Music, Wellbeing & Learning
The Music Mind Spirit Trust’s cutting-edge research into the significant role music plays in learning and education for Wellbeing was kick-started with its ‘SongTrees 3G Project’ and ‘Swansongs’ as early as 2004 (see below).
MMST continues work in this important area through its SongTrees Young Artist Musical Ambassadors (YAMA) Programme, which trains the next generation of musicians how to facilitate and reawaken latent musicianship within families, care homes and communities. The YAMA Programme has worked in partnership with Yehudi Menuhin’s flagship organisation, Live Music Now and the Royal Academy of Music.
MMST Trustee Prof Nigel Osborne and Dr Chika Robertson have developed an innovative and successful programme of bespoke live music and X-System’s personalised recorded music that benefits care homes and those living with dementia.

**Your task**
Continue the text on music, wellbeing and learning from the point where it stops, picking up after its last sentence.

**Supplied data**

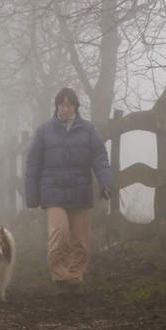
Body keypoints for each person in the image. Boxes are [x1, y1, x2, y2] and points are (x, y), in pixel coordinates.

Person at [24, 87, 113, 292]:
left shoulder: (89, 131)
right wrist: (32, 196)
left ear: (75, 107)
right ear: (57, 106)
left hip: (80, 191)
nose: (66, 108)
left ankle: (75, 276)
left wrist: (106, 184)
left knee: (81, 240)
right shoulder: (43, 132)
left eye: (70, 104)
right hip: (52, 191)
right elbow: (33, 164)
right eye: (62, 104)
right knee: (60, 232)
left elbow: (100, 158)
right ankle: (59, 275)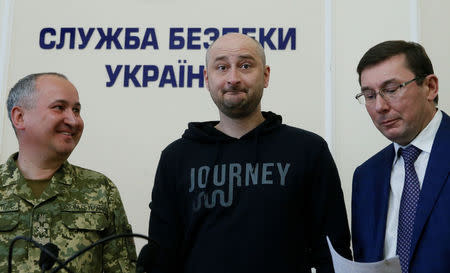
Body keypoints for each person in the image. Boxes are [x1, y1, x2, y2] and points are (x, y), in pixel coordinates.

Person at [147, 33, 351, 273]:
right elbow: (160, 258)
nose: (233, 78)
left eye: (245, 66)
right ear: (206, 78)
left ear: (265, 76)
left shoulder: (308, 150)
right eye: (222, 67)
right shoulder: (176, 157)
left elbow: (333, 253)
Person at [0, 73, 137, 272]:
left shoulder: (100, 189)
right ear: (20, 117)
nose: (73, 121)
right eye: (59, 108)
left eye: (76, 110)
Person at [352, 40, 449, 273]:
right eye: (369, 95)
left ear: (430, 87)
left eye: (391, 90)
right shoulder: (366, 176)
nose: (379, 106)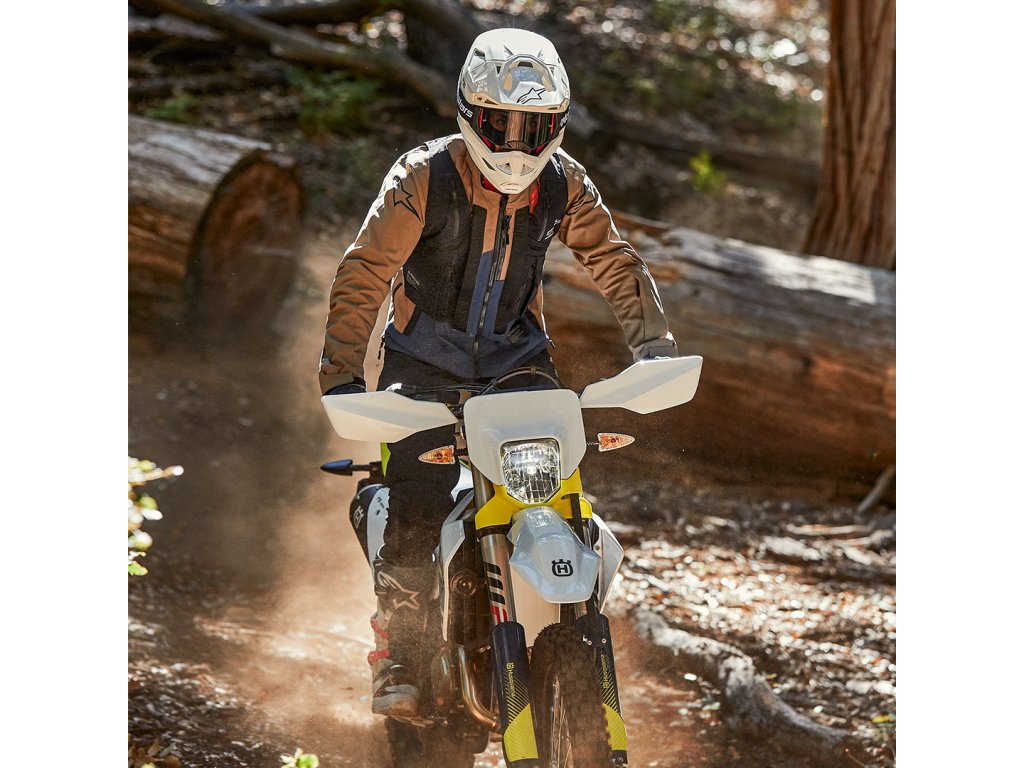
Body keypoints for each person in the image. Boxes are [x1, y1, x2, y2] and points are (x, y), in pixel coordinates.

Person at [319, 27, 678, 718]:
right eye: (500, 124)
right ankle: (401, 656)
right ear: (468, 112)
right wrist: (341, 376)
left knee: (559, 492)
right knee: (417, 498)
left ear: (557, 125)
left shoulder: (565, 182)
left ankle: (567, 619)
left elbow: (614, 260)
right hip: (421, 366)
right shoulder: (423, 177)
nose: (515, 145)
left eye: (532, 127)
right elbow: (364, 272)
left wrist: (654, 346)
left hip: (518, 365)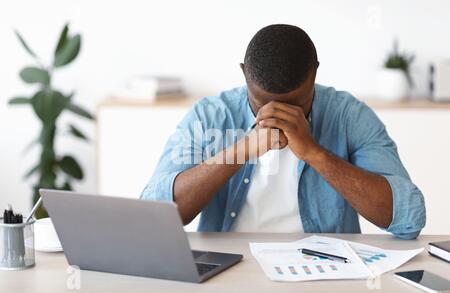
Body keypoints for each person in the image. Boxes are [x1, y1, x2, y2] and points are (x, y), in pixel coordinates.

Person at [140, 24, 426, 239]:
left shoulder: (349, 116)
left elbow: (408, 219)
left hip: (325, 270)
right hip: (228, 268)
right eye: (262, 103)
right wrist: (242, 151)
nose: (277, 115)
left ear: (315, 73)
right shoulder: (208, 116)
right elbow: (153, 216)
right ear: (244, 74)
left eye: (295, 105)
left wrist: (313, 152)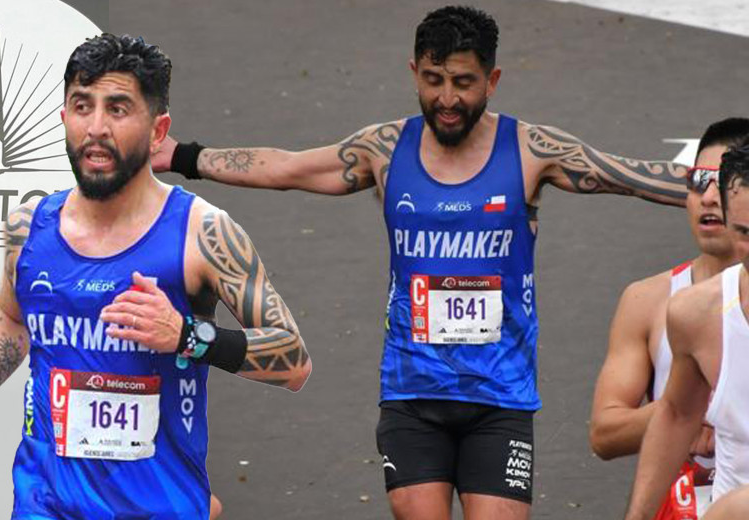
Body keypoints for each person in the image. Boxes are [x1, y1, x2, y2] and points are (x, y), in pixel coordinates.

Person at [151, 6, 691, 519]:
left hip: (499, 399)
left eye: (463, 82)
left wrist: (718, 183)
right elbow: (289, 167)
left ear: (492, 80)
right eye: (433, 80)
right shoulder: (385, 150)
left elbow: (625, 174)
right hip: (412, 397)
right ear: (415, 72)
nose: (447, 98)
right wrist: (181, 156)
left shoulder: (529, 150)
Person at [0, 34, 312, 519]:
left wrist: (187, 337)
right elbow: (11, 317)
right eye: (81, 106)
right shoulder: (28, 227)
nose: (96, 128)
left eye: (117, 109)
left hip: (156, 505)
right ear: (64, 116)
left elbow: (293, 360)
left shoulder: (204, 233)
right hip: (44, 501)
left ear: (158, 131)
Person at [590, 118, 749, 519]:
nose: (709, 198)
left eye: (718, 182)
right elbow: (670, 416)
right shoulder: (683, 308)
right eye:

**Result**
Learning about the impact Music can have in Alzheimer’s care and Wellbeing
The problem
Over 5 million people in North America currently live with Alzheimer’s disease. Their families, friends, and colleagues represent at least another 30 million people. The figures in the UK are 750,000 with the disease and 4 1.2 million directly affected. The figures in Europe, the Far East, South America, Australia, Africa, and other areas of the world are equally staggering. A study in the U.S. found that between the ages of 65-75, just over 4% have the disease, between 75-85 this figure jumps to almost 20%, and over 85 years old the number jumps to over 45%. The costs are equally astronomic—estimated in the U.S. alone at $100 billion annually.
Care partners of people living with Alzheimer’s are under continual and extreme stress. They get seriously ill more often than do others their age. If they do not take care of themselves with knowledge, respite, and stress-reducing activities, they cannot take care of the people they love.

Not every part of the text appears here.